バウンディングボックスのエントリ
- - -

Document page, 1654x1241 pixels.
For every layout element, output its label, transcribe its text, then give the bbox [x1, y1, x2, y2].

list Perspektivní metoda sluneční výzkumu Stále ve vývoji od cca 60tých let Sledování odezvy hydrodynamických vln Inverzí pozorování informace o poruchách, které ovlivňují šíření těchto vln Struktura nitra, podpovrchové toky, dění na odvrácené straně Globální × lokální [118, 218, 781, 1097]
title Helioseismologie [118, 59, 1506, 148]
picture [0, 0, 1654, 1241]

- - -

課題内容
上に並んだエントリを、どの行も一字一句変えずにそのまま引用してください。

記述解答
Document page, 1654x1241 pixels.
For every layout element, output its label, transcribe its text, then give the bbox [x1, y1, x2, y2].

list Perspektivní metoda sluneční výzkumu Stále ve vývoji od cca 60tých let Sledování odezvy hydrodynamických vln Inverzí pozorování informace o poruchách, které ovlivňují šíření těchto vln Struktura nitra, podpovrchové toky, dění na odvrácené straně Globální × lokální [118, 218, 781, 1097]
title Helioseismologie [118, 59, 1506, 148]
picture [0, 0, 1654, 1241]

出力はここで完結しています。